BEGIN Reading text
Depending upon the source of the leak (dust buildup, acid mist etc) the
extent of the ground leakage will increase, eventually to the point where
the chasis really will be live (which I would consider to be at 10ma or
more)
For you its probably dust buildup in the motor.

One solution (my favourite) is to use contactors in the middle of the pack,
at every 48v block, and on both the negative and the positive.

The contactor on the negatve will isolate the controller and motor whenever
the ignition is off.
The contactors in the centre will break up the voltages for when you are
working on the pack or the wiring (actually contactors may be over kill,
since you are using a single string charger. anderson connectors between
your battery boxes may suffice)

Matt

-----Original Message-----
From: [email protected] [mailto:[email protected]] On Behalf
Of Paul Kirchman
Sent: Wednesday, 8 October 2008 11:14 PM
To: [email protected]
Subject: Re: [EVDL] precharge and two contactors


Matt,
I have a Russco charger, which I understand is not isolated. The GFI seems
to be on the controller. When I charge with the controller out of the
circuit the GFI does not trip. I do detect voltage in the chassis, but only
2 or 3 milliamps of current. I am told this is not uncommon, but I'm not
happy about it. I don't know if this would be considered a "live" chassis.
Paul



It should be noted that the only way a ground fault on the battery side can
cause a GFI to trip is if the charger you are using isnt isolated?
So that begs the quetsion, is your charger isolated?
END Reading text
**Aim of the exercise:** List every field label in the "-----Original Message-----" header of the email thread about precharge and contactors. The material that comes next has no connection to the email thread.
BEGIN Material shown
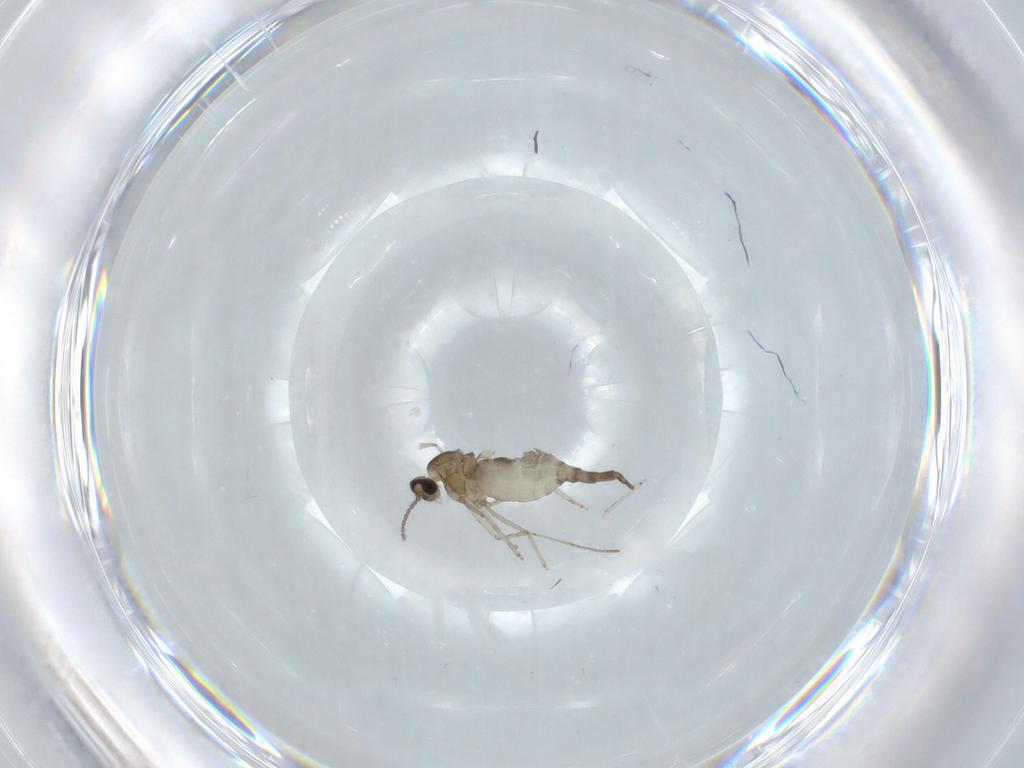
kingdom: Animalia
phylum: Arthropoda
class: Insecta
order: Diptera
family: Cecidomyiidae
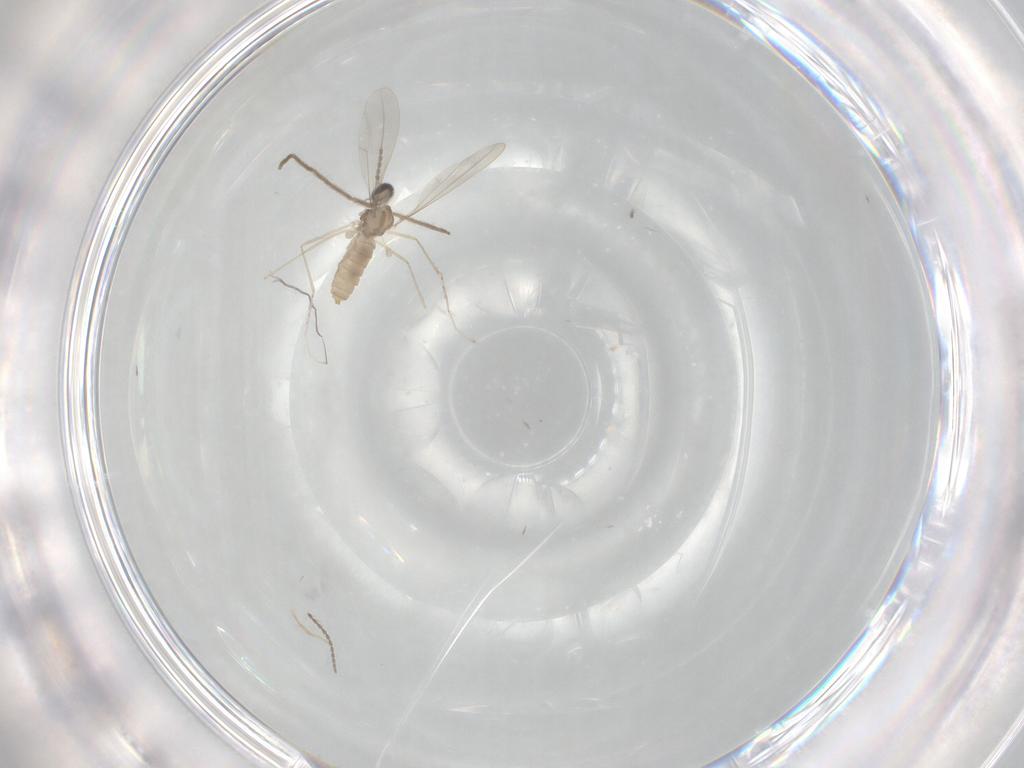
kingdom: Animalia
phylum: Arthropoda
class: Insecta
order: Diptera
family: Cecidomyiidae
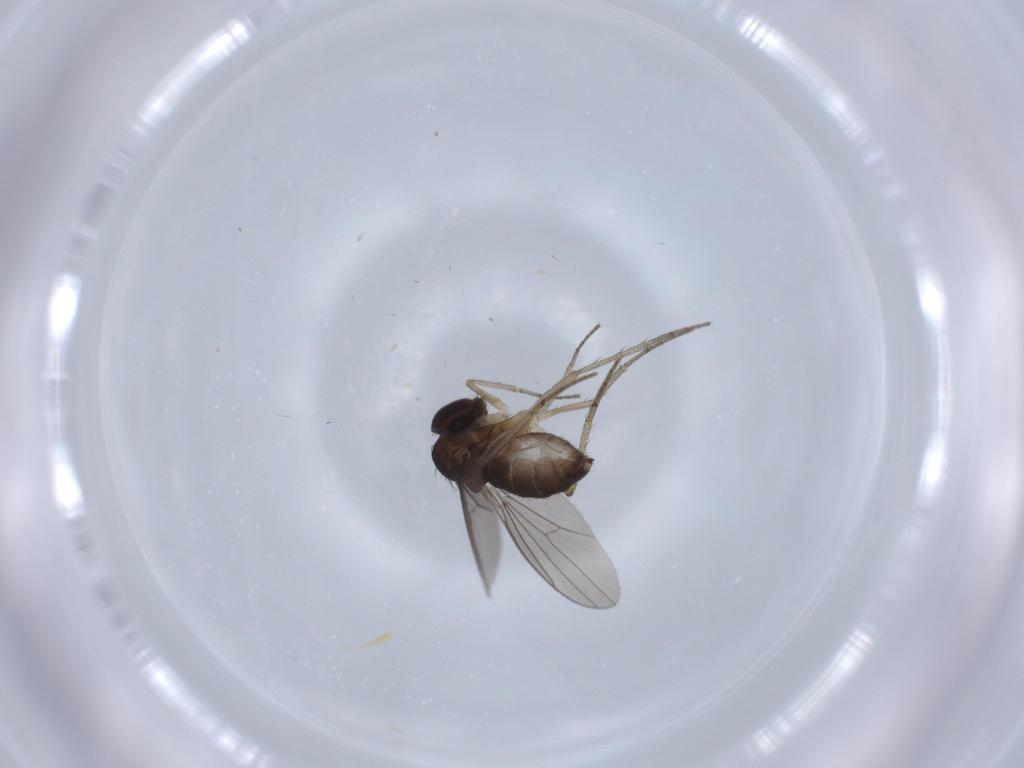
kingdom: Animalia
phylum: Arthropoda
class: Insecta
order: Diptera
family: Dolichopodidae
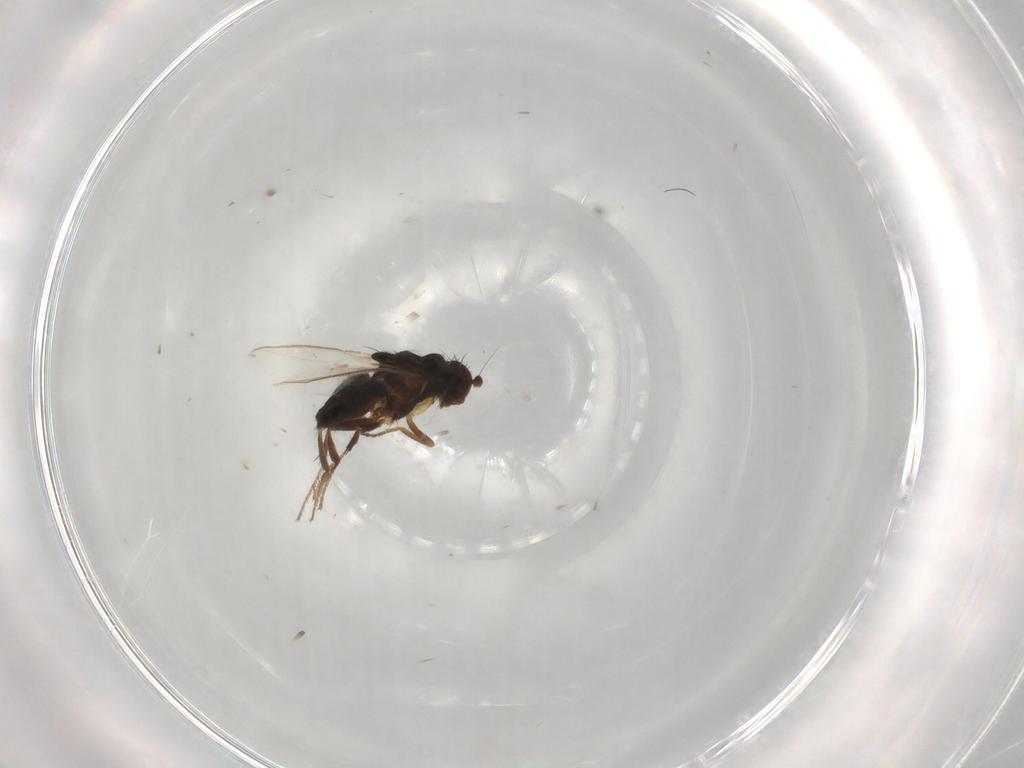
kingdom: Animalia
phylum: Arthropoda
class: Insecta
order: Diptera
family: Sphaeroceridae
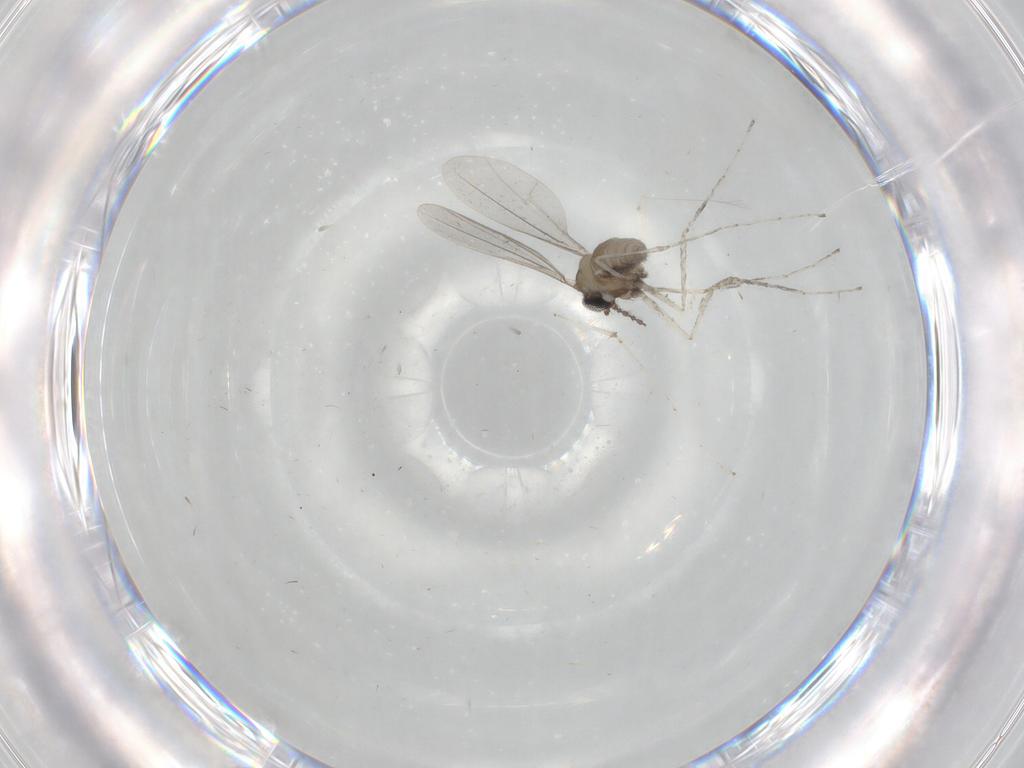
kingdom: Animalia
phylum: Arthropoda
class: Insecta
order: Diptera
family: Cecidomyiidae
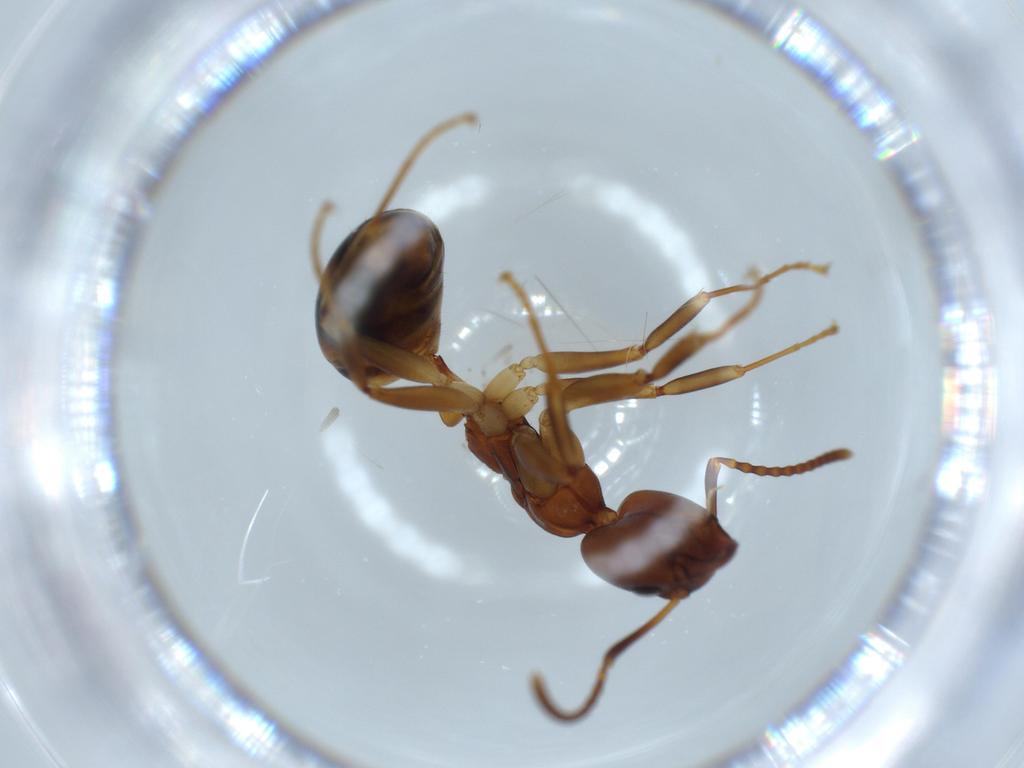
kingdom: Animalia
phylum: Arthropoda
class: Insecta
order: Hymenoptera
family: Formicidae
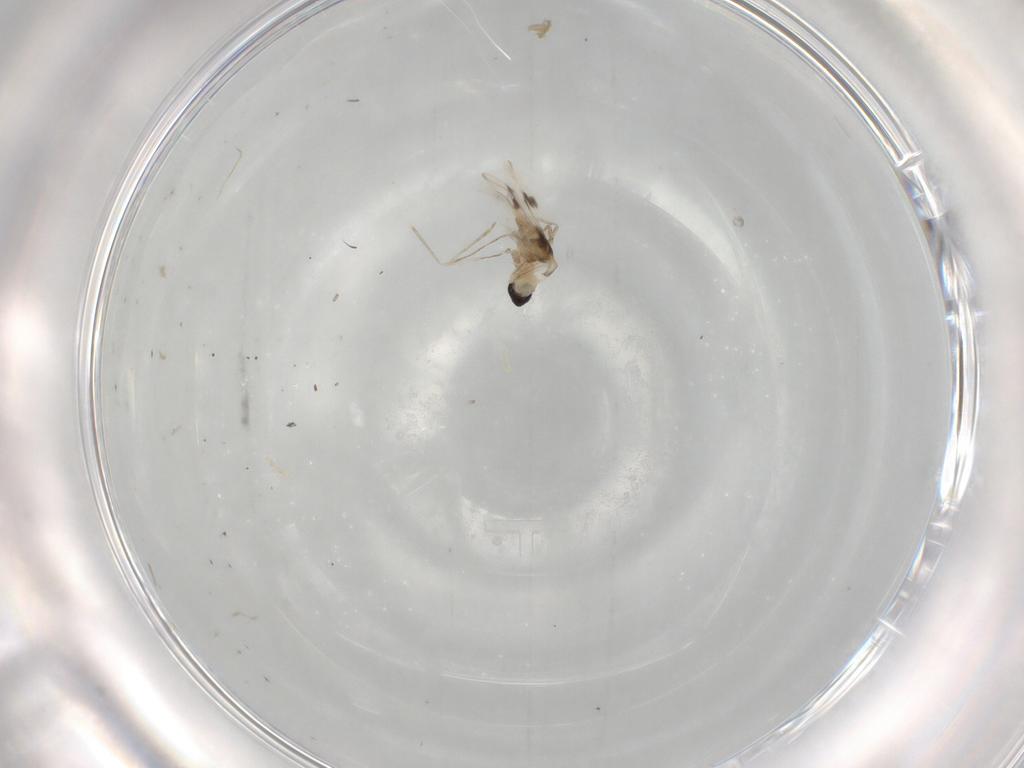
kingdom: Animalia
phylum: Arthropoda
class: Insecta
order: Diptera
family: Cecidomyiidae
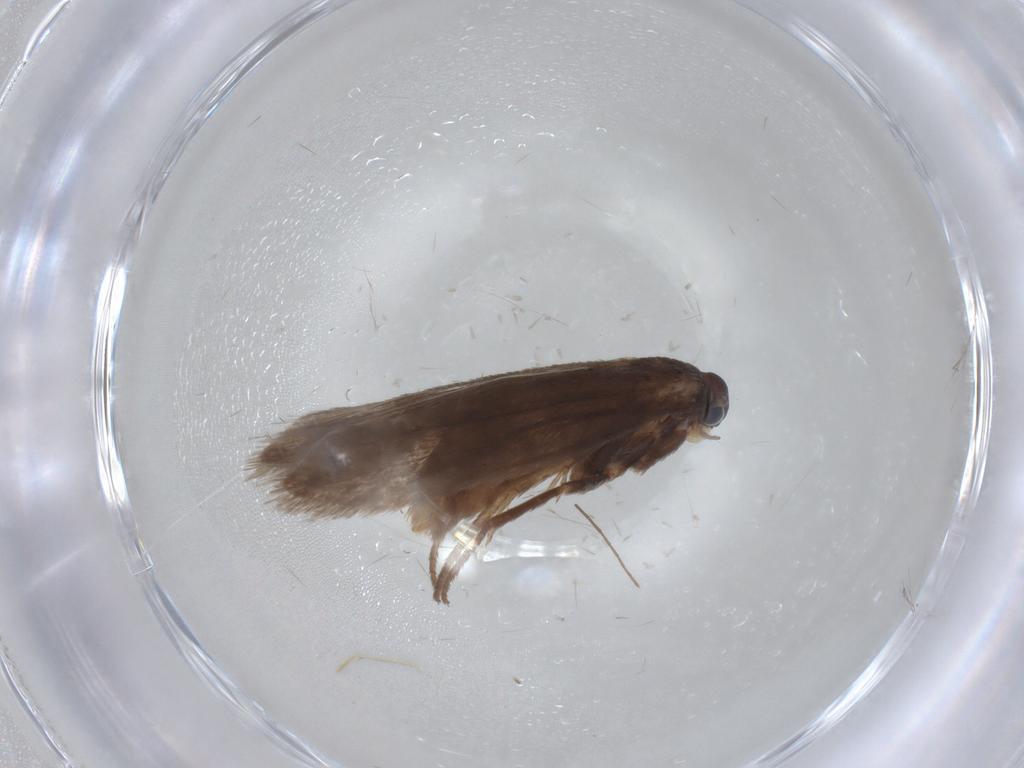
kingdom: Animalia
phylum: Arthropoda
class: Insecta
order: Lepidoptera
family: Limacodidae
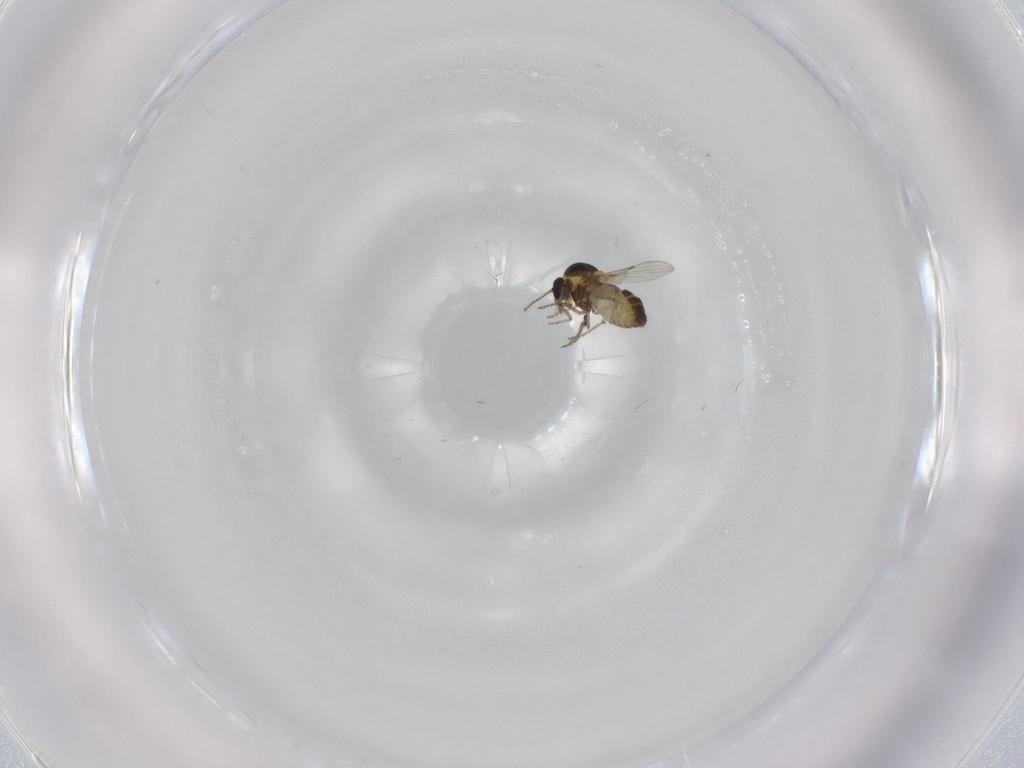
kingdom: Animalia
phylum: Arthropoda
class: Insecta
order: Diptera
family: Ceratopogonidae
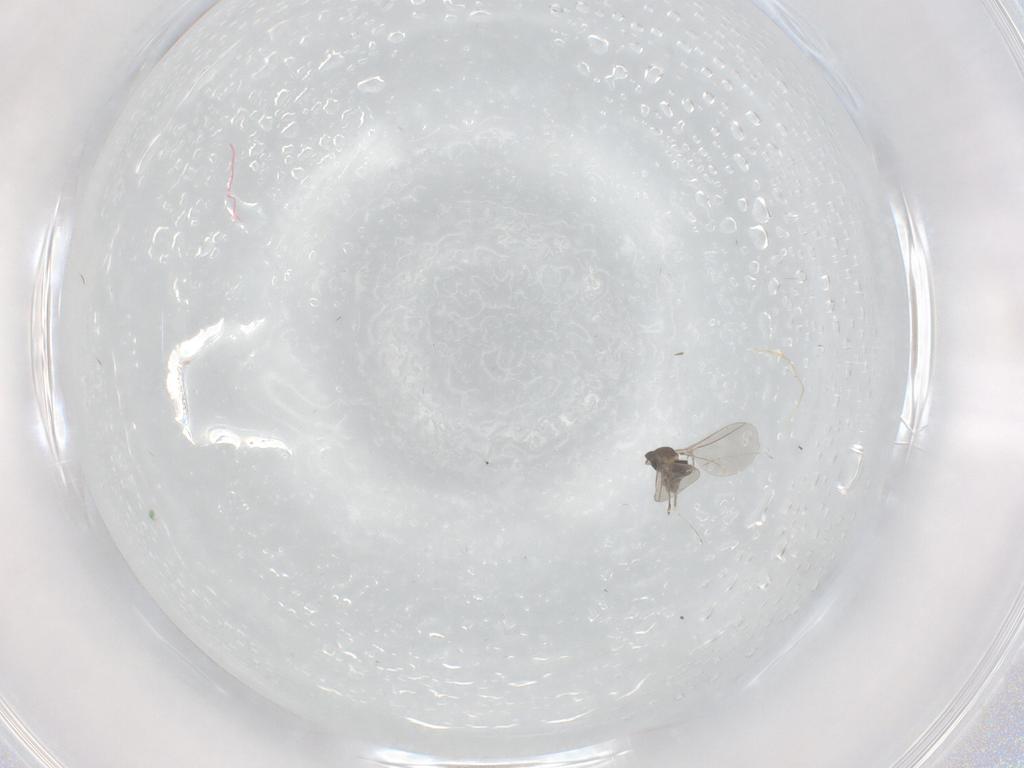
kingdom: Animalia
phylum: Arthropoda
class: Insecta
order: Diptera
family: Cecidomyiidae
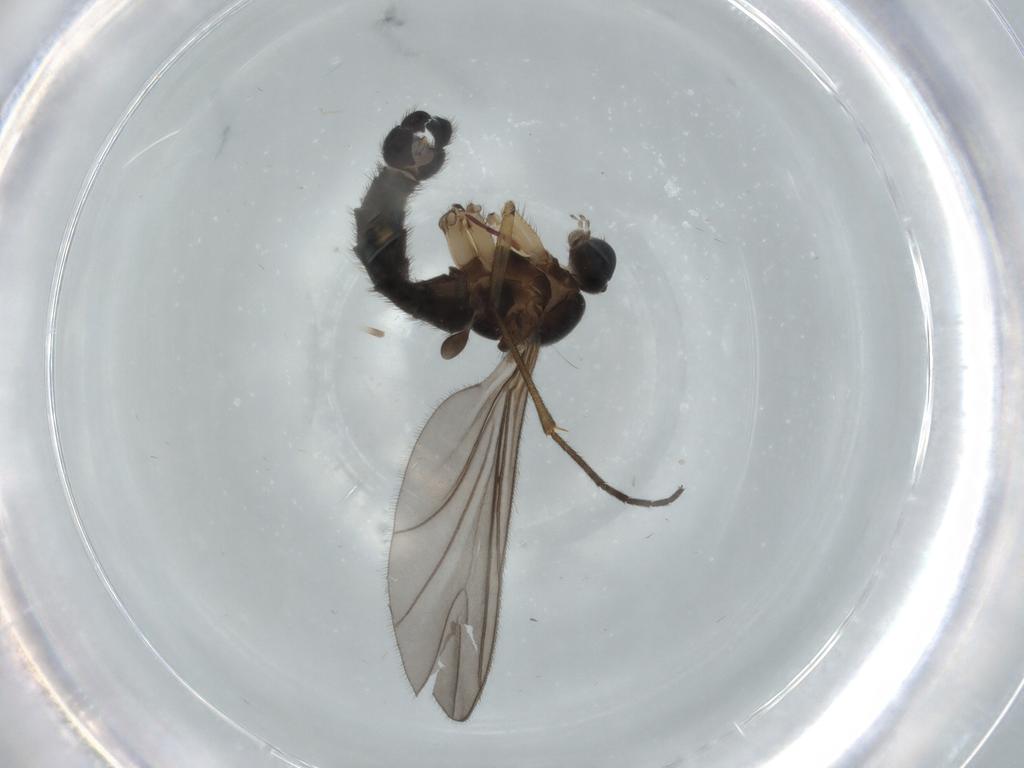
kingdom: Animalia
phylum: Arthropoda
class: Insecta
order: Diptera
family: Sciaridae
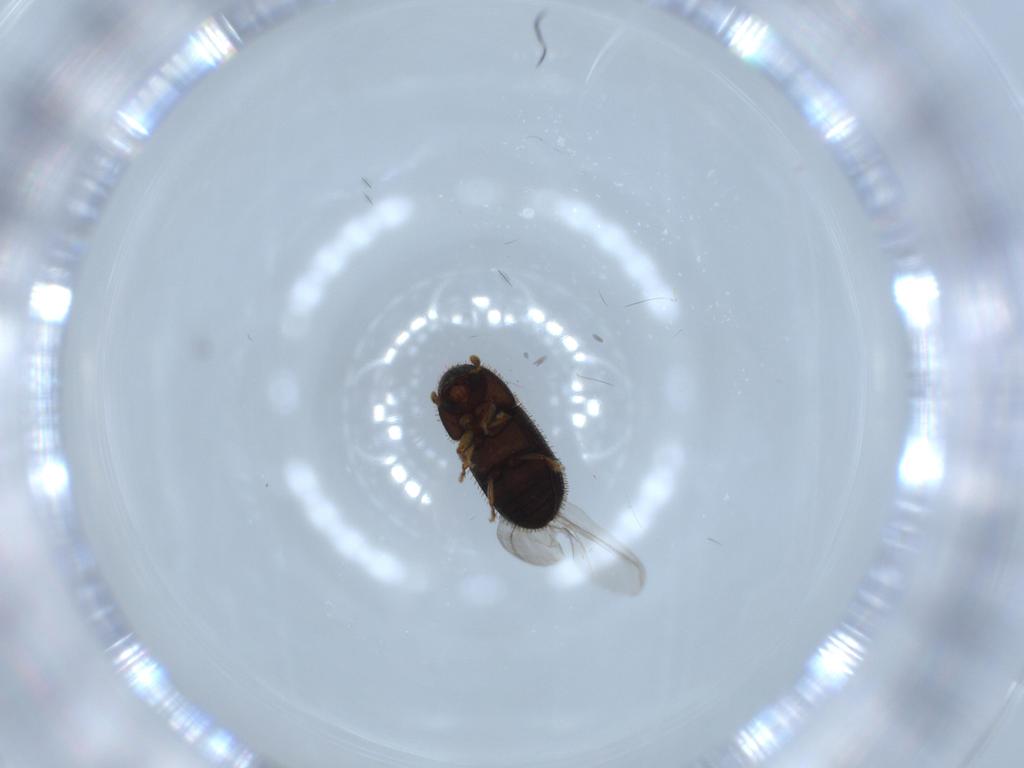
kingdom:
END Material shown
**Answer:** From, Sent, To, Subject